• [Instructions for the task]: Reproduce the data below exactly as written. Pictures do not belong in the copy.
━━━ The input
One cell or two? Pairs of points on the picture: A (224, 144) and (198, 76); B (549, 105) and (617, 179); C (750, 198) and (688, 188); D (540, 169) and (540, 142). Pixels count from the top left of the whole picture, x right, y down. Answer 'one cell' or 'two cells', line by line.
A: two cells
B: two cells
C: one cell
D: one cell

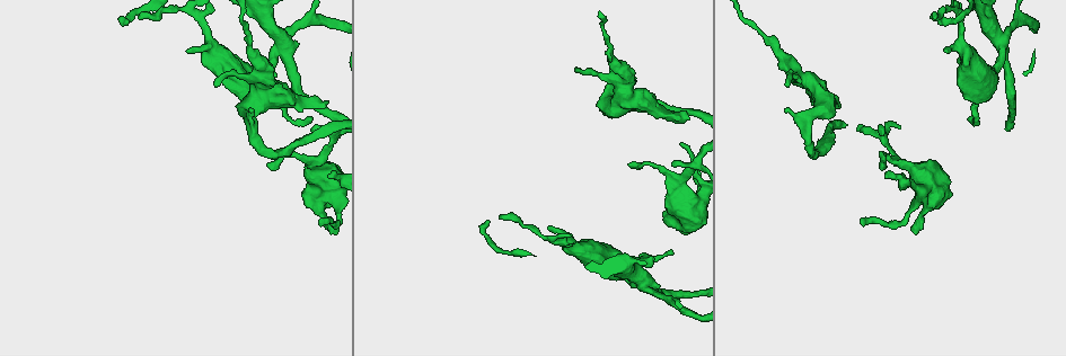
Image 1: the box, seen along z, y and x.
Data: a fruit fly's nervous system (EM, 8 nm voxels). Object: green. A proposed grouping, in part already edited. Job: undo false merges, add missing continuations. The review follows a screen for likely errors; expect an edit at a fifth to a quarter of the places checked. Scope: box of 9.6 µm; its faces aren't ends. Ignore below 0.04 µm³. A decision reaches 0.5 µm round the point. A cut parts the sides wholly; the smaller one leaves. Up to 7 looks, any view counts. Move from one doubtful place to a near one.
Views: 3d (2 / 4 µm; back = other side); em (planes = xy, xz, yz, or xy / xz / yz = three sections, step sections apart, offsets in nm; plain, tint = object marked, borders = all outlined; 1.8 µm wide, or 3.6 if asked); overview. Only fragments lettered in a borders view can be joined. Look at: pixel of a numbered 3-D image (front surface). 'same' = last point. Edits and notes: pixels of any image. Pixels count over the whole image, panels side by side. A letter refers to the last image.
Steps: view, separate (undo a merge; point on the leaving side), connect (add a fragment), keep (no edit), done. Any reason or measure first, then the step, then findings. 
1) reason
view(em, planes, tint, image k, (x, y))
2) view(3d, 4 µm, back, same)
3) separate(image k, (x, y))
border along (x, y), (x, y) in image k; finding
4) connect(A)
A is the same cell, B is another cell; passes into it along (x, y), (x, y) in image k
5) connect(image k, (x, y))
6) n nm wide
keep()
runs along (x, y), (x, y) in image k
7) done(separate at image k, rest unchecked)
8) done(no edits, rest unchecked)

tapers out
view(3d, 4 µm, image 1, (214, 84))

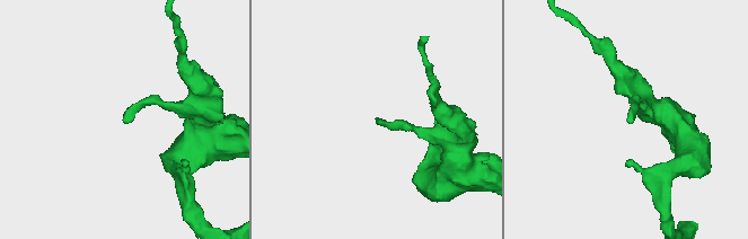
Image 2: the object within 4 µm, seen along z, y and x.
need the tissue
view(em, yz, step 4, plain, image 2, (377, 122))

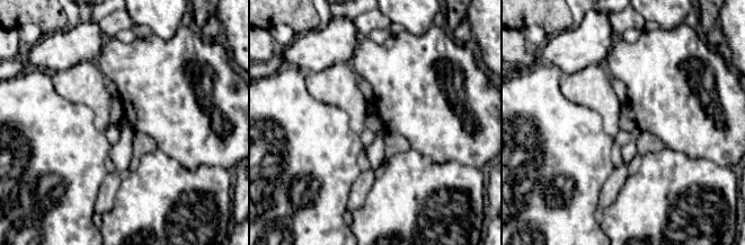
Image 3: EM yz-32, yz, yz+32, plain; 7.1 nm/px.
what lies round it
view(em, yz, step 4, borders, same)

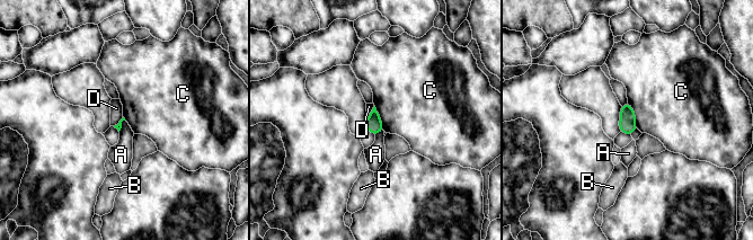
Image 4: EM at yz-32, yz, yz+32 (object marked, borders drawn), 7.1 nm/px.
keep()
A, B, C and D are other cells; border along (382, 130), (375, 135) in image 4; none of them fits

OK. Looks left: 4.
an open end
view(em, planes, borders, image 1, (689, 120))

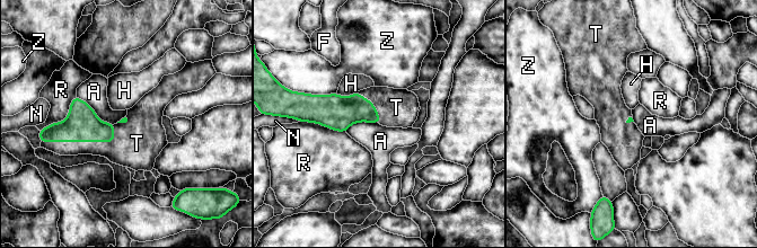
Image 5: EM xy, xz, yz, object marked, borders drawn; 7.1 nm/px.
connect(T)
T is the same cell, A, F, H, N, R and Z are other cells; passes into it along (81, 125), (89, 141), (123, 150) in image 5; it goes on there

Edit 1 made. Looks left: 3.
view(overview)

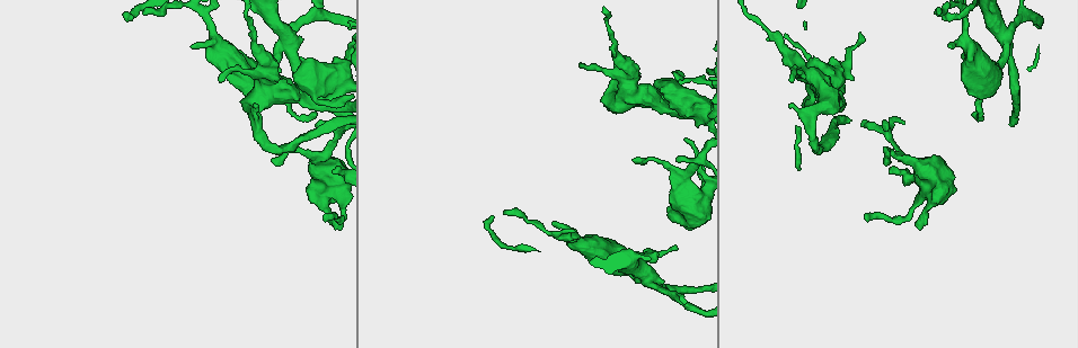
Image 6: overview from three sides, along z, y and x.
four arms meet
view(3d, 4 µm, image 6, (1008, 51))

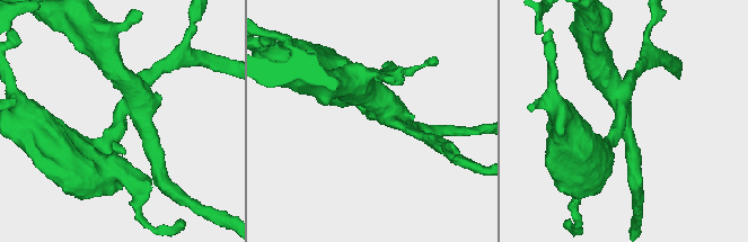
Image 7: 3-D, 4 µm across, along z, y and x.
4 arms; shape alone is not enough
view(em, planes, borders, image 7, (378, 115))

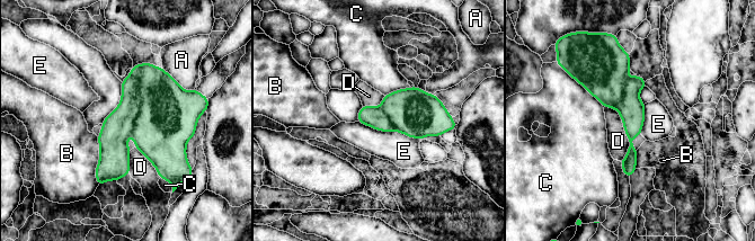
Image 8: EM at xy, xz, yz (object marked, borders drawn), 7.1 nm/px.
E touches over 460 nm
separate(image 8, (117, 126))
A, B, C, D and E are other cells; border along (133, 71), (140, 108), (131, 133) in image 8; a second cell is stuck on

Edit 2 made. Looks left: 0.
done(connect at image 5, separate at image 8, rest unchecked)

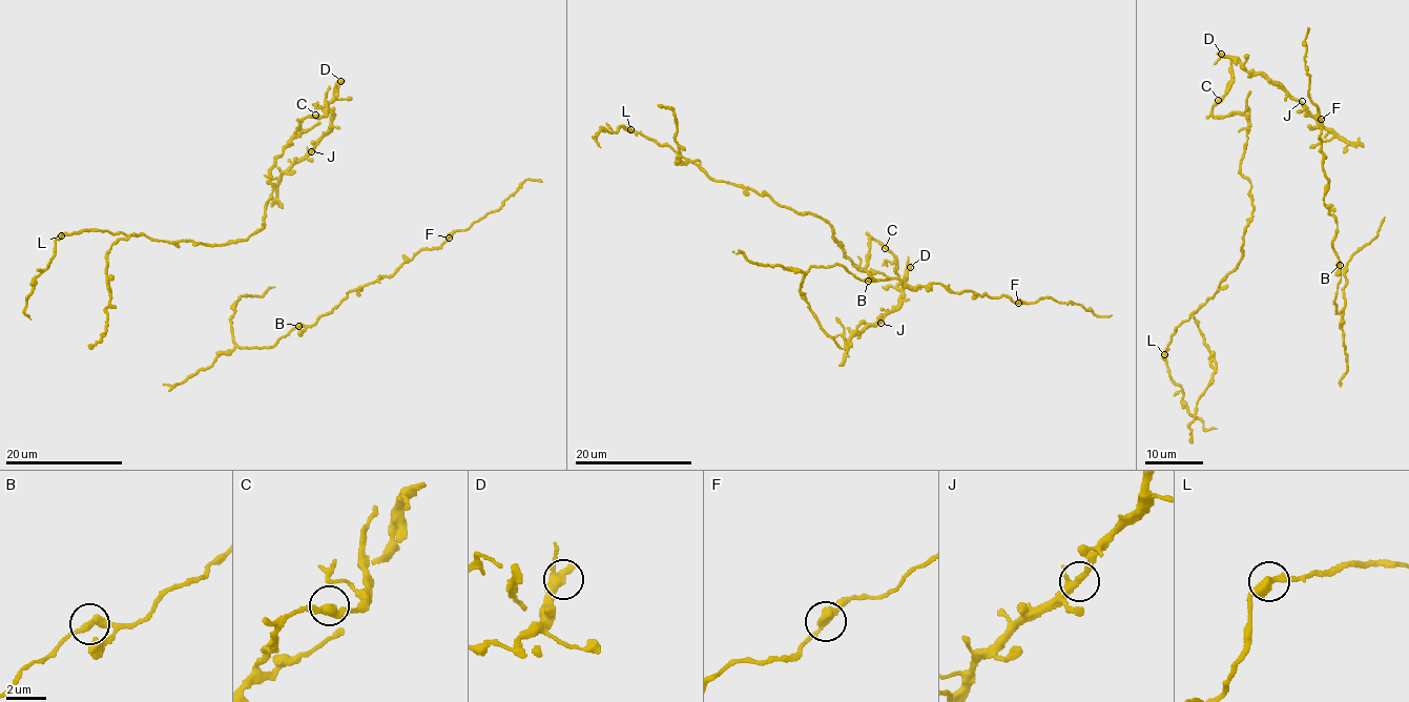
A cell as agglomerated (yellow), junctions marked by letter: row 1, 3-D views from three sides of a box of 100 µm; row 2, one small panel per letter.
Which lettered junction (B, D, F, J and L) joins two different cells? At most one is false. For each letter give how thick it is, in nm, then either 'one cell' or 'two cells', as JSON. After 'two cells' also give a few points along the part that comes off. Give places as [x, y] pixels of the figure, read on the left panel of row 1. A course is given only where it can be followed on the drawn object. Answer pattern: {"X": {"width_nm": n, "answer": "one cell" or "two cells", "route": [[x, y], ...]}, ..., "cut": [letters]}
{"B": {"width_nm": 360, "answer": "one cell"}, "D": {"width_nm": 400, "answer": "one cell"}, "F": {"width_nm": 360, "answer": "one cell"}, "J": {"width_nm": 340, "answer": "one cell"}, "L": {"width_nm": 400, "answer": "two cells", "route": [[60, 234], [98, 230], [208, 246], [247, 239], [262, 228], [270, 167], [303, 120], [326, 115], [329, 86]]}, "cut": ["L"]}

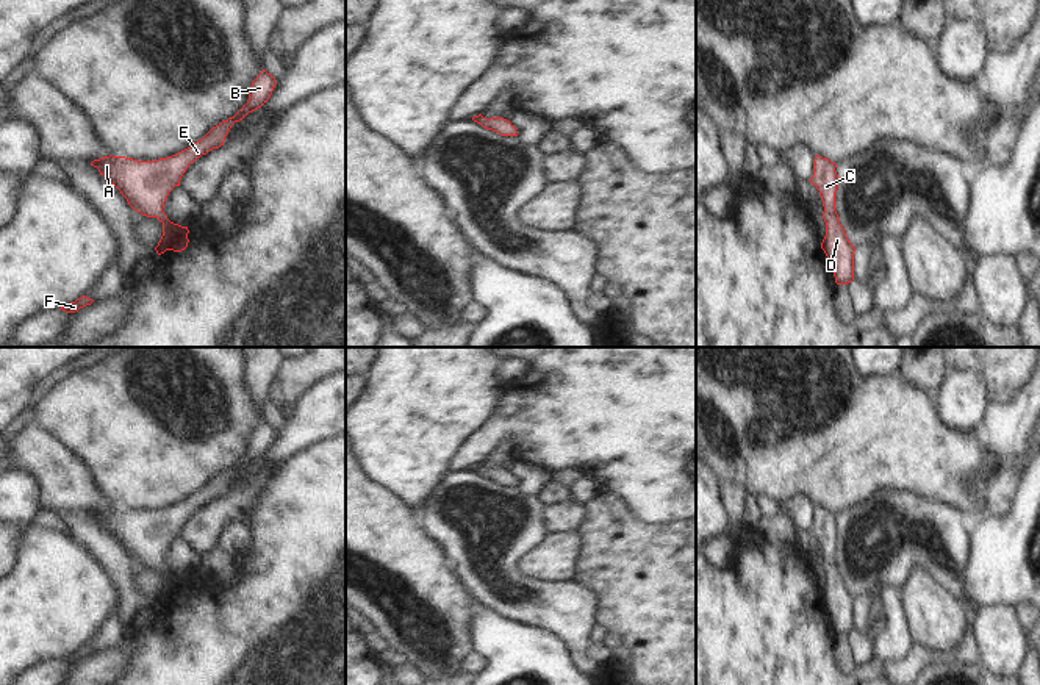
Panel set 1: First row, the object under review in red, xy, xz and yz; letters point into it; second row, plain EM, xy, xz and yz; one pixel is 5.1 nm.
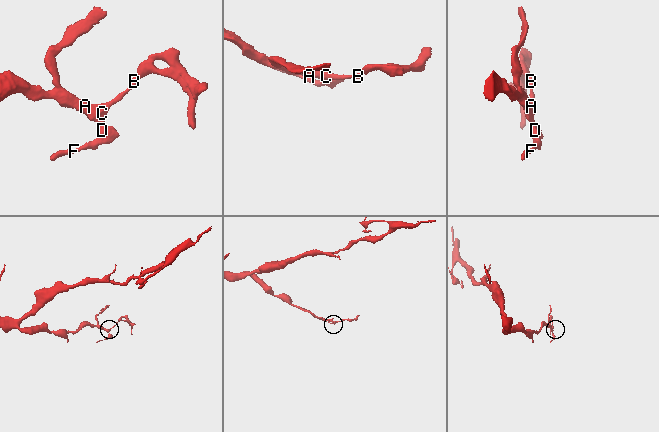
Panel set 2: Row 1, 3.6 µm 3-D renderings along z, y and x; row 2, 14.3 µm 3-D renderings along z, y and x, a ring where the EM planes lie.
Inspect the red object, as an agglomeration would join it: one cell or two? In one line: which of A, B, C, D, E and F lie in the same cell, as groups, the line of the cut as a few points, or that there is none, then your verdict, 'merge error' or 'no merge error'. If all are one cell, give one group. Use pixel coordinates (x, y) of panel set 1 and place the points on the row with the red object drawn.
A B C D E F; no cut; no merge error

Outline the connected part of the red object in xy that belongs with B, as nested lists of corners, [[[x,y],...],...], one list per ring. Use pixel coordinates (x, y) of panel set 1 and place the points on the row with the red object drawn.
[[[263,69],[252,81],[247,103],[233,117],[222,120],[200,141],[172,156],[138,161],[109,155],[91,163],[100,175],[106,177],[120,191],[136,213],[156,217],[163,224],[163,236],[155,247],[158,255],[166,250],[181,252],[189,242],[188,227],[170,222],[163,211],[169,192],[180,186],[180,180],[191,163],[224,145],[225,136],[235,122],[242,120],[269,100],[275,84],[275,78]]]

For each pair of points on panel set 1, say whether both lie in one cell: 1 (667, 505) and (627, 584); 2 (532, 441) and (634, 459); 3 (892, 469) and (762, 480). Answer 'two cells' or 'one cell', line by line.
1: two cells
2: one cell
3: one cell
━━━━━━
• [Finished exercise]:
One cell or two? Pairs of points on the picture: A (224, 144) and (198, 76); B (549, 105) and (617, 179); C (750, 198) and (688, 188); D (540, 169) and (540, 142). Pixels count from the top left of the whole picture, x right, y down. Answer 'one cell' or 'two cells', line by line.
A: two cells
B: two cells
C: one cell
D: one cell

Image 1: the box, seen along z, y and x.
Data: a fruit fly's nervous system (EM, 8 nm voxels). Object: green. A proposed grouping, in part already edited. Job: undo false merges, add missing continuations. The review follows a screen for likely errors; expect an edit at a fifth to a quarter of the places checked. Scope: box of 9.6 µm; its faces aren't ends. Ignore below 0.04 µm³. A decision reaches 0.5 µm round the point. A cut parts the sides wholly; the smaller one leaves. Up to 7 looks, any view counts. Move from one doubtful place to a near one.
Views: 3d (2 / 4 µm; back = other side); em (planes = xy, xz, yz, or xy / xz / yz = three sections, step sections apart, offsets in nm; plain, tint = object marked, borders = all outlined; 1.8 µm wide, or 3.6 if asked); overview. Only fragments lettered in a borders view can be joined. Look at: pixel of a numbered 3-D image (front surface). 'same' = last point. Edits and notes: pixels of any image. Pixels count over the whole image, panels side by side. A letter refers to the last image.
Steps: view, separate (undo a merge; point on the leaving side), connect (add a fragment), keep (no edit), done. Any reason or measure first, then the step, then findings. 
1) reason
view(em, planes, tint, image k, (x, y))
2) view(3d, 4 µm, back, same)
3) separate(image k, (x, y))
border along (x, y), (x, y) in image k; finding
4) connect(A)
A is the same cell, B is another cell; passes into it along (x, y), (x, y) in image k
5) connect(image k, (x, y))
6) n nm wide
keep()
runs along (x, y), (x, y) in image k
7) done(separate at image k, rest unchecked)
8) done(no edits, rest unchecked)

tapers out
view(3d, 4 µm, image 1, (214, 84))

Image 2: the object within 4 µm, seen along z, y and x.
need the tissue
view(em, yz, step 4, plain, image 2, (377, 122))

Image 3: EM yz-32, yz, yz+32, plain; 7.1 nm/px.
what lies round it
view(em, yz, step 4, borders, same)

Image 4: EM at yz-32, yz, yz+32 (object marked, borders drawn), 7.1 nm/px.
keep()
A, B, C and D are other cells; border along (382, 130), (375, 135) in image 4; none of them fits

OK. Looks left: 4.
an open end
view(em, planes, borders, image 1, (689, 120))

Image 5: EM xy, xz, yz, object marked, borders drawn; 7.1 nm/px.
connect(T)
T is the same cell, A, F, H, N, R and Z are other cells; passes into it along (81, 125), (89, 141), (123, 150) in image 5; it goes on there

Edit 1 made. Looks left: 3.
view(overview)

Image 6: overview from three sides, along z, y and x.
four arms meet
view(3d, 4 µm, image 6, (1008, 51))

Image 7: 3-D, 4 µm across, along z, y and x.
4 arms; shape alone is not enough
view(em, planes, borders, image 7, (378, 115))

Image 8: EM at xy, xz, yz (object marked, borders drawn), 7.1 nm/px.
E touches over 460 nm
separate(image 8, (117, 126))
A, B, C, D and E are other cells; border along (133, 71), (140, 108), (131, 133) in image 8; a second cell is stuck on

Edit 2 made. Looks left: 0.
done(connect at image 5, separate at image 8, rest unchecked)

A cell as agglomerated (yellow), junctions marked by letter: row 1, 3-D views from three sides of a box of 100 µm; row 2, one small panel per letter.
Which lettered junction (B, D, F, J and L) joins two different cells? At most one is false. For each letter give how thick it is, in nm, then either 'one cell' or 'two cells', as JSON. After 'two cells' also give a few points along the part that comes off. Give places as [x, y] pixels of the figure, read on the left panel of row 1. A course is given only where it can be followed on the drawn object. Answer pattern: {"X": {"width_nm": n, "answer": "one cell" or "two cells", "route": [[x, y], ...]}, ..., "cut": [letters]}
{"B": {"width_nm": 360, "answer": "one cell"}, "D": {"width_nm": 400, "answer": "one cell"}, "F": {"width_nm": 360, "answer": "one cell"}, "J": {"width_nm": 340, "answer": "one cell"}, "L": {"width_nm": 400, "answer": "two cells", "route": [[60, 234], [98, 230], [208, 246], [247, 239], [262, 228], [270, 167], [303, 120], [326, 115], [329, 86]]}, "cut": ["L"]}

Panel set 1: First row, the object under review in red, xy, xz and yz; letters point into it; second row, plain EM, xy, xz and yz; one pixel is 5.1 nm.
Panel set 2: Row 1, 3.6 µm 3-D renderings along z, y and x; row 2, 14.3 µm 3-D renderings along z, y and x, a ring where the EM planes lie.
Inspect the red object, as an agglomeration would join it: one cell or two? In one line: which of A, B, C, D, E and F lie in the same cell, as groups, the line of the cut as a few points, or that there is none, then your verdict, 'merge error' or 'no merge error'. If all are one cell, give one group. Use pixel coordinates (x, y) of panel set 1 and place the points on the row with the red object drawn.
A B C D E F; no cut; no merge error

Outline the connected part of the red object in xy that belongs with B, as nested lists of corners, [[[x,y],...],...], one list per ring. Use pixel coordinates (x, y) of panel set 1 and place the points on the row with the red object drawn.
[[[263,69],[252,81],[247,103],[233,117],[222,120],[200,141],[172,156],[138,161],[109,155],[91,163],[100,175],[106,177],[120,191],[136,213],[156,217],[163,224],[163,236],[155,247],[158,255],[166,250],[181,252],[189,242],[188,227],[170,222],[163,211],[169,192],[180,186],[180,180],[191,163],[224,145],[225,136],[235,122],[242,120],[269,100],[275,84],[275,78]]]

For each pair of points on panel set 1, say whether both lie in one cell: 1 (667, 505) and (627, 584); 2 (532, 441) and (634, 459); 3 (892, 469) and (762, 480). Answer 'two cells' or 'one cell', line by line.
1: two cells
2: one cell
3: one cell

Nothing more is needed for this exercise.